Up until now, we have been told that Boris has always ‘followed the science’ and tailored his Covid policies accordingly.

But that version of events has been contradicted by a fascinating exchange on social media between Fraser Nelson, editor of the Spectator magazine, and the chairman of the Sage committee which predicted Omicron would kill 6,000 people a day in Britain.

Nelson asked Professor Graham Medley why the committee had ignored evidence from South Africa that Omicron was much less deadly than the earlier Delta variant? Medley admitted SAGE was encouraged by ‘decision-makers’ to produce worst-case scenarios. ‘We generally model what we are asked to model,’ he said.

That suggests ministers are telling The Science to come up with alarmist ‘evidence’ to support decisions which have already been taken, not the other way round.

Is it any wonder that some of us refuse to believe a single word the ‘experts’ say about Covid any more?

These are the questions the BBC and the rest of the broadcast media should be asking, instead of screaming for ever tougher measures and obsessing over cheese and wine ‘gatherings’.

Yes, the notion of one rule for them and another for the rest of us grates. But the Guardianista hysteria over whether Boris and his civil servants shared a platter of Camembert and a bottle of Soixante Neuf du Pape after a hard day in Downing Street is merely a distraction from the main event.

If dodgy data is being used deliberately to manipulate us into another lockdown, and it turns out there is no danger of the NHS being overwhelmed this winter, it’s a scandal which needs investigating.

If what Nelson has uncovered is true, there’s absolutely no justification for ministers even considering further restrictions.

So why on earth are we still facing the prospect of a crippling ‘circuit breaker’ starting after Boxing Day?

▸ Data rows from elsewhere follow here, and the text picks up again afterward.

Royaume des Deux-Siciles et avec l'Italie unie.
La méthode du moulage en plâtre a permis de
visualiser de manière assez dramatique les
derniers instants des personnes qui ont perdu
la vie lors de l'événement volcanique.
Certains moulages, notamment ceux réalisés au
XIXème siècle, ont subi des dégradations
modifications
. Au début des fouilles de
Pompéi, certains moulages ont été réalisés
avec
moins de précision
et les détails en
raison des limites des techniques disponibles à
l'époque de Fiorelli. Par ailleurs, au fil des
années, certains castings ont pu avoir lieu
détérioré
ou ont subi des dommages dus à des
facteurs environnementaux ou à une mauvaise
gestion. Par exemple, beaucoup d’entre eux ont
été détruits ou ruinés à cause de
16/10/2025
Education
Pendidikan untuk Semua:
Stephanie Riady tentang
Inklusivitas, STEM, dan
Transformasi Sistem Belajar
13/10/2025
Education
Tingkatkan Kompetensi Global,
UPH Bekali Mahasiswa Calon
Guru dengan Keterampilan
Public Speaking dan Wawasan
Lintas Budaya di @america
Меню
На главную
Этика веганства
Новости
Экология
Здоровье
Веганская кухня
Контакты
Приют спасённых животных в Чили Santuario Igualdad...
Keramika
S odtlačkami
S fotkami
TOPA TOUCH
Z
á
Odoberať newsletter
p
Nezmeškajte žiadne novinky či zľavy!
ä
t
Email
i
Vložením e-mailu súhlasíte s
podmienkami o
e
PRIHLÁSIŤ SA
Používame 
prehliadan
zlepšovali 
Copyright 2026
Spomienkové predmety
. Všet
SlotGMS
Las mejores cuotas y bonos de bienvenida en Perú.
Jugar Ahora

The uncertainty has already cost bars, pubs and restaurants billions of pounds in lost revenue. Any kind of shutdown over New Year would be catastrophic. Pictured, empty tables outside a bar in Soho

The uncertainty has already cost bars, pubs and restaurants billions of pounds in lost revenue. Any kind of shutdown over New Year would be catastrophic.

Yes, there are still plenty of people with Covid Stockholm Syndrome who have been spooked into staying at home and wearing masks indoors.

But I detect that the patience of an increasing number is beginning to wear thin. Millions of us have already decided enough is enough. Thus far and no further.

We don’t trust the politicians to dictate where we can go or who we can meet any more. Not now we have been double, triple, flu and pneumonia jabbed.

Boris may have told everyone who can to work from home and wear a mask whenever they leave the house.

But that hasn’t stopped millions of us from heading into town to meet friends and do a bit of last minute Christmas shopping.

I can only speak for my patch of North London, but the local shops seem to be doing brisk business and, unless I’m imagining it, plenty of people are ignoring the exhortation to wear masks.

Colleagues who ventured into London’s West End at the weekend report that the place was rocking and rolling. It’s the same story in towns and cities across the country.

Just study the photos of shoppers in Manchester and Birmingham, the revellers in Newcastle and Leeds.

While Boris frets over whether to impose a fresh lockdown, apparently on the basis of dodgy science, half the country has already decided that we have nothing to fear but fear itself.

So ignore the disciples of doom. The NHS can look after itself for a change. It’s Christmas.

Eat, drink and be merry, while you still can.

Because if The Science is right, tomorrow . . . WE’RE ALL GONNA DIE!